Em 20 de janeiro, o governo Lula declarou estado de emergência em saúde no território. Em fevereiro, a PF, o Ibama, as Forças Armadas e a Força Nacional de Segurança Pública deram início à Operação Libertação, para tentativa de retirada de mais de 20 mil invasores da terra indígena.
A PF abriu um inquérito para investigar o crime de genocídio contra os yanomamis. Estão no alvo da investigação garimpeiros, operadores da logística do garimpo, gestores de saúde indígena e agentes políticos.
O garimpo ilegal na terra yanomami é praticado principalmente por escavação na beira de rios, com o uso de maquinários pesados e com abastecimento logístico por meio de centenas de voos clandestinos.
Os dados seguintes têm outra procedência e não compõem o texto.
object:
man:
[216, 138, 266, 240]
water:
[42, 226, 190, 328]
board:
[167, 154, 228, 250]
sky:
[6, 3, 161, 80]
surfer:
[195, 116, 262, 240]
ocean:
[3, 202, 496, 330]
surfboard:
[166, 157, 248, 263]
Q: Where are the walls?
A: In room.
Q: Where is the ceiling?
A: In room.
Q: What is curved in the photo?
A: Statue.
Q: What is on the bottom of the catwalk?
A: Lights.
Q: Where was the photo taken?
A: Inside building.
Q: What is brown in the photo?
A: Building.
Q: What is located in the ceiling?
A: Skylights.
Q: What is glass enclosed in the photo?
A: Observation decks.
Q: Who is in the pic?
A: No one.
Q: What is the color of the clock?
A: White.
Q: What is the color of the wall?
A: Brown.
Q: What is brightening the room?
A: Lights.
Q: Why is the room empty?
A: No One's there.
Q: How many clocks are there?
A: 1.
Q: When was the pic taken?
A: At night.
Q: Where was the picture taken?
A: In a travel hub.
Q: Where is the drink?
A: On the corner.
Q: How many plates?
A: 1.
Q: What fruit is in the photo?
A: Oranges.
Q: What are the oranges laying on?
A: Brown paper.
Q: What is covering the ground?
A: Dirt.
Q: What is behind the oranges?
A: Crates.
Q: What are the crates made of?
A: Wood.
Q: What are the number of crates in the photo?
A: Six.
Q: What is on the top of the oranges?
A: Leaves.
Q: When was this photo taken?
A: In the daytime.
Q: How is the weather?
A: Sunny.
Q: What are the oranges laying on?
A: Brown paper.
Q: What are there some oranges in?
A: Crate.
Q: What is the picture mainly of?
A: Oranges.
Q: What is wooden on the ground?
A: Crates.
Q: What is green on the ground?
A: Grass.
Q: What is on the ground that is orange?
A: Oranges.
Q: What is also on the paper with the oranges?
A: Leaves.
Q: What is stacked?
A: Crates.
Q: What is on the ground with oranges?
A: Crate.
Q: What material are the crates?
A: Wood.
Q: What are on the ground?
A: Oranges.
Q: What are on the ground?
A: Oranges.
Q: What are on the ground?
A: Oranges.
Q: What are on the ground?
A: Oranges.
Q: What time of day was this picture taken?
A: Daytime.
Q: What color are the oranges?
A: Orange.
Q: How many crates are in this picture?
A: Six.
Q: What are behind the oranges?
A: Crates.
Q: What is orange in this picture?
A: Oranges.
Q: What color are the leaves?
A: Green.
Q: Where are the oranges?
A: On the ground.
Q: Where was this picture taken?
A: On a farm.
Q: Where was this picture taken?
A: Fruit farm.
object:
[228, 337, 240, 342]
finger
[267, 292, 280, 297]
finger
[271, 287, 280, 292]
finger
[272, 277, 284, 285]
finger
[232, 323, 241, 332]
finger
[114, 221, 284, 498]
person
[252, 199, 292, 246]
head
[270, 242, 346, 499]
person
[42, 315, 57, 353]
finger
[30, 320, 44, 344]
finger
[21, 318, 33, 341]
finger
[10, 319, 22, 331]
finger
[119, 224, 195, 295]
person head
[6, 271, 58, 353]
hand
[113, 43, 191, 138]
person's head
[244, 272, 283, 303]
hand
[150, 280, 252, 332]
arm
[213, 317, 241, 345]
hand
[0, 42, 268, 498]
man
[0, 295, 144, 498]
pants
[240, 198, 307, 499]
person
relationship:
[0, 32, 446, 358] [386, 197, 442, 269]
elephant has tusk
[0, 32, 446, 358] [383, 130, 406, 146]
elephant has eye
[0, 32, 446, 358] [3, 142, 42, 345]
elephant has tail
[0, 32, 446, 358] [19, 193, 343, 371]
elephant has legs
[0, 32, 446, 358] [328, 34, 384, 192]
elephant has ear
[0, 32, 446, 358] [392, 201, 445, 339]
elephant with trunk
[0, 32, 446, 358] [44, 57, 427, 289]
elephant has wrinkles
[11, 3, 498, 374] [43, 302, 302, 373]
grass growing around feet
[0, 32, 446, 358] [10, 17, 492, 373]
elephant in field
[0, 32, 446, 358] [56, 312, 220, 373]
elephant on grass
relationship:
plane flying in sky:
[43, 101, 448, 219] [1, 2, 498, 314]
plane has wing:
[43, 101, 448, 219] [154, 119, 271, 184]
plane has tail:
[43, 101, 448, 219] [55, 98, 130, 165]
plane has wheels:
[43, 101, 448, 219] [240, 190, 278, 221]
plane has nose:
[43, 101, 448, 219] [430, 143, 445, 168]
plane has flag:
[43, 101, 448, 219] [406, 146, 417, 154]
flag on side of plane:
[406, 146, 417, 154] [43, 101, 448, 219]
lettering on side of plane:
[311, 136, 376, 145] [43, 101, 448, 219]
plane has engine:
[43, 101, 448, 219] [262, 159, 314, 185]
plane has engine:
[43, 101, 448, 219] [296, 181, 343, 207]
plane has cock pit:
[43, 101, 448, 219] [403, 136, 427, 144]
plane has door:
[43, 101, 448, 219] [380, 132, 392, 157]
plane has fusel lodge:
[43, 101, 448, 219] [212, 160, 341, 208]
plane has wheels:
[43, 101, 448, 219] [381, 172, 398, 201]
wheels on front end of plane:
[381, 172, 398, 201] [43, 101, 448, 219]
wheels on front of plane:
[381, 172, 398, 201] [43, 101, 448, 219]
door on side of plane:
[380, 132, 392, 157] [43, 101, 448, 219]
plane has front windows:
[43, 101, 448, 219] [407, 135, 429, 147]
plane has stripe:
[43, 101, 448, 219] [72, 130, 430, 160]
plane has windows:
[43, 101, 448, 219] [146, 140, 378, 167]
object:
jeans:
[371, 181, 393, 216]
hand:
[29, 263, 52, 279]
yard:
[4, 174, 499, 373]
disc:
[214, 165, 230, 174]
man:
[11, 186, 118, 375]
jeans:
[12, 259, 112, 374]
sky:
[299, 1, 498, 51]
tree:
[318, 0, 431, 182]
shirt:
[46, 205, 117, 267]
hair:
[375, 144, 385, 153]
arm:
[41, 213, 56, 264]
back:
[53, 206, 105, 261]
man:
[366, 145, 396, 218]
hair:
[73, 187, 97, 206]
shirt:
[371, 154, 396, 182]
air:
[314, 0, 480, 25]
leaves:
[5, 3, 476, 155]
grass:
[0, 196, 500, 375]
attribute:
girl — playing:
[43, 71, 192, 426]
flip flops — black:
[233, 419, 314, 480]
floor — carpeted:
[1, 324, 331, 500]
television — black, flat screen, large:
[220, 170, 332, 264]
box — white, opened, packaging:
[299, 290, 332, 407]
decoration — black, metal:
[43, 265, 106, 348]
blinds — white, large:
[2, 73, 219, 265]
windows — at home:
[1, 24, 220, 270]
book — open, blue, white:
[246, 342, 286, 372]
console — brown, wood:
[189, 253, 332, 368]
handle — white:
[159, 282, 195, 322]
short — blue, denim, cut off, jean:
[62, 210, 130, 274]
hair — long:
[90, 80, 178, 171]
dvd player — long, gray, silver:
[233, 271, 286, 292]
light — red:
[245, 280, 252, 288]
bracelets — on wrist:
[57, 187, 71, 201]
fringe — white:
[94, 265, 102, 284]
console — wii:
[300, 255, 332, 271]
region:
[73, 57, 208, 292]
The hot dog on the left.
Na região do médio Juruá, a lógica é outra. A exploração de ouro é por dragas, que conseguem atuar na vastidão amazônica sem serem incomodadas por fiscalização ambiental.
Segundo informação da Funai repassada ao MPF ainda em 2018, a região onde está a Terra Indígena Rio Biá tinha mais de cem dragas operando no garimpo ilegal.
Duas dessas balsas, "com uma equipe significativa", faziam exploração ilegal de ouro nas margens do rio Biá, perto da aldeia Igarapé Preto, segundo ofício do Dsei Médio Solimões à Funai em 2019 --o documento foi anexado às investigações de MPF e PF.
O ofício cita consequências à saúde dos indígenas com o lançamento de mercúrio e outros metais pesados no rio. Em fevereiro de 2019, duas crianças kanamaris com menos de um ano morreram após um quadro de diarreia e desidratação.
"O quantitativo de agravos continua aumentando, principalmente com relação às crianças menores de cinco anos", diz o documento. "Muitas remoções estão sendo realizadas com o objetivo de minimizar as enfermidades provavelmente de origem dessas atividades."
A área de saúde indígena apontou ainda a existência de ameaças de garimpeiros para que os indígenas deixassem suas comunidades. E pediu uma ação urgente para retirada das dragas da região.
Em julho de 2020, o MPF enviou um ofício ao Exército em Tefé (AM), onde fica a 16ª Brigada de Infantaria de Selva, e pediu um monitoramento da calha do rio Biá, perto da aldeia Igarapé Preto, para identificação das dragas presentes. O Exército deveria fazer um sobrevoo e fornecer a real localização das balsas de garimpo ilegal, conforme o pedido dos procuradores.
A resposta dada, no mesmo mês, foi de que a brigada não tinha aviões disponíveis para fazer essa fiscalização, mas somente barcos. "O município de Jutaí está afastado a, aproximadamente, 500 km da cidade de Tefé. Uma operação naquela região leva em média 14 dias de deslocamento, utilizando-se os meios fluviais", disse o Exército ao MPF.
O Ibama também foi cobrado. O órgão disse que as equipes de agentes estavam atuando com as Forças Armadas numa GLO (garantia da lei e da ordem), decretada pelo governo Bolsonaro para intervenção na Amazônia, e que a fiscalização na calha do rio Biá seria incluída no rol de ações da chamada Operação Verde Brasil 2. "Será atendida no mais curto prazo possível."
Antes, a Funai já havia relatado à Procuradoria da República em Tabatinga (AM) uma desconfiança dos indígenas da região com a atuação dos militares no combate às dragas de garimpo ilegal. Segundo o relato feito, houve conivência com a atuação dos garimpeiros.
Conforme a Funai, indígenas katukinas morreram de diarreia em 2018, após a pesca na piracema de sardinha. A incidência da doença esteve associada ao garimpo, segundo o órgão. Os dados de óbitos nem chegaram a ser computados pelo Dsei, "por não se fazerem presentes como deveriam".